Véronique Delvenne

Le Professeur Véronique Delvenne est diplômée Docteur en médecine, chirurgie et accouchements en 1985 à l’ULB. Elle se spécialise en Psychiatrie puis Pédopsychiatrie et obtient son diplôme d’Etudes Spécialisées en Psychiatrie en 1990.

Après un séjour scientifique et clinique dans le service de psychiatrie de l’adolescent et du jeune adulte du Pr. P. Jeammet à l’Hôpital International, Université Paris V elle obtient un mandat de Collaboratrice Scientifique au FRSM et 3 crédits au chercheurs au FNRS. Cela lui permet de conduire des études en imagerie au Pet-scan et elle défend, en 1996, une de thèse d’agrégation dont le titre est « Le métabolisme cérébral du glucose dans les troubles des conduites alimentaires ». 

Elle sera nommée Chargée de cours en faculté des Sciences Psychologies en 2000 poru le cours « Psychopathologie de l’Enfant et de l’Adolescent » puis Professeur de « Psychiatrie de l’Enfant et de l’Adolescent » en faculté de médecine à l’ULB en 2008. 

Elle créera et dirigera pendant 10 ans l’unité d’adolescents et la clinique de psychiatrie de liaison infanto-juvénile du service de psychiatrie de l’Hôpital Erasme . Depuis 2011, elle est à la tête du Service de Pédopsychiatrie de l’HUDERF et depuis juin 2022 Directrice du Service de Psychiatrie du bébé, de l’enfant, de l’adolescent et du jeune Adulte du H.U.B.

Voici comment elle analyse son expression picturale.

○ ○ ○

> _EXERCICES_
1) D'après la biographie de Véronique Delvenne, en quelle année a-t-elle obtenu son diplôme d'Études spécialisées en psychiatrie ?
2) Poursuivez la biographie de Véronique Delvenne à partir de sa dernière phrase.

> _MATÉRIEL PRÉSENTÉ_

○ ○ ○

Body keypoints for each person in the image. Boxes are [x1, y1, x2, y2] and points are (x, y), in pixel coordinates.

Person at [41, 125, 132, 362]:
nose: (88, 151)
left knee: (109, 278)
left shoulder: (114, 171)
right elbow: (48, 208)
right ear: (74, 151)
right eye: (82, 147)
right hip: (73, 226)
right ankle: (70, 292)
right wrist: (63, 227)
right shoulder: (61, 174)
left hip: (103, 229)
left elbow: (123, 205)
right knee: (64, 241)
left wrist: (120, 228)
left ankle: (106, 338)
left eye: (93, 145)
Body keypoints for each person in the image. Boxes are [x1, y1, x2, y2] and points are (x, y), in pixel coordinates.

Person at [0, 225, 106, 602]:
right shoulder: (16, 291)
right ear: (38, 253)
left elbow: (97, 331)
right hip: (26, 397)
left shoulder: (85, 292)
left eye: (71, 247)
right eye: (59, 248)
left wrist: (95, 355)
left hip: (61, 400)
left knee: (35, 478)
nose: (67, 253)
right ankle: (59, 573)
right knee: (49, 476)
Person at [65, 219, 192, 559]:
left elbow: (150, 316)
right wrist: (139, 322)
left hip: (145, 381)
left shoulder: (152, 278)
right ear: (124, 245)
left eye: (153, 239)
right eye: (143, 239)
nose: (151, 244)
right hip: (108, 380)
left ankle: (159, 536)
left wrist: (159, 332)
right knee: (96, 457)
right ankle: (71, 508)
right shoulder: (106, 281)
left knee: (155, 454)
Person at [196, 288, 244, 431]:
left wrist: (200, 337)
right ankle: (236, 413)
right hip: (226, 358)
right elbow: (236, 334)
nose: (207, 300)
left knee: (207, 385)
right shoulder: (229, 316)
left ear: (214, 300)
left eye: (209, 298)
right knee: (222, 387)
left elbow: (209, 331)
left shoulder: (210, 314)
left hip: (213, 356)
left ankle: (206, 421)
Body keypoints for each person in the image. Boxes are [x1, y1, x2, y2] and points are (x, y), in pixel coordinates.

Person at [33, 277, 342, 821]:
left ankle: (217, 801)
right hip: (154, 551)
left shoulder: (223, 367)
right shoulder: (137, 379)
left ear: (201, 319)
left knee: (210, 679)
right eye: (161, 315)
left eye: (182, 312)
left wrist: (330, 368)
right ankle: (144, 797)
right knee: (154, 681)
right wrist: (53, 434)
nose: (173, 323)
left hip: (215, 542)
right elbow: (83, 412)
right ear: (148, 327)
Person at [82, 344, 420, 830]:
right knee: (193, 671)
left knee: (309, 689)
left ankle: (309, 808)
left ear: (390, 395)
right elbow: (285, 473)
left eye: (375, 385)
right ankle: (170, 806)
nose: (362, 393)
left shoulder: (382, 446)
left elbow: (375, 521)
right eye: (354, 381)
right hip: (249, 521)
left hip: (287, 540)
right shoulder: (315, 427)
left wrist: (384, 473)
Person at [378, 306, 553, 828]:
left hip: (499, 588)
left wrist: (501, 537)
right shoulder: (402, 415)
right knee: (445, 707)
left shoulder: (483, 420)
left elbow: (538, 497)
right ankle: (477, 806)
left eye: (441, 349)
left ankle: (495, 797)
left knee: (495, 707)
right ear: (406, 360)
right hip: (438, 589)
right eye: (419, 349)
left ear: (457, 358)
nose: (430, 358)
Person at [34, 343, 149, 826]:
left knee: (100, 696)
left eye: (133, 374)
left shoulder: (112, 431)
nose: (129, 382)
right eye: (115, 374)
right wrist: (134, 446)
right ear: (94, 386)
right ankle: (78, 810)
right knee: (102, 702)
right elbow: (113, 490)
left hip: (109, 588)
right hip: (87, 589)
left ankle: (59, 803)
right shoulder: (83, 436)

○ ○ ○

> _RÉPONSES AUX EXERCICES_
1) En 1990.

2)
Les corps ont leur mémoire. Des traces sensorielles — des enregistrements anciens, enfouis — se réactivent soudainement des décennies plus tard. C’est ainsi que tout a commencé : les encres de la Biennale de Venise, sensuelles et profondes, ont réveillé quelque chose qui sommeillait depuis l’adolescence. Depuis Dubuffet. Depuis une façon de regarder le monde que la médecine avait mise en veilleuse. Puis la mort du père. D’elle, elle hérite du rapport à la technique — comment les choses fonctionnent, le plaisir de faire de l’intérieur. En réponse, presque immédiatement, elle commence à fabriquer ses propres plâtres. Carbonate, talc, silice. Des surfaces qui ne s’achètent pas. Méthodique et pressée à la fois. Quand une toile échoue, elle la recouvre et recommence dessus. Rien n’est perdu.

 L’encre fonctionne différemment — elle pénètre, s’étale, ou au contraire se détache et brille. Ici, la maîtrise lâche prise. Le médium a sa propre logique.

 Entre les deux : la même obsession de la trace. Ce qui reste d’un geste, d’une émotion vécue. Et dans cette recherche, le vivant s’impose de lui-même — des organismes, les fonds marins, des arbres, des volées d’oiseaux émergent de la matière sans avoir été convoqués.

 Le corps sait avant la main. La main sait avant l’œil.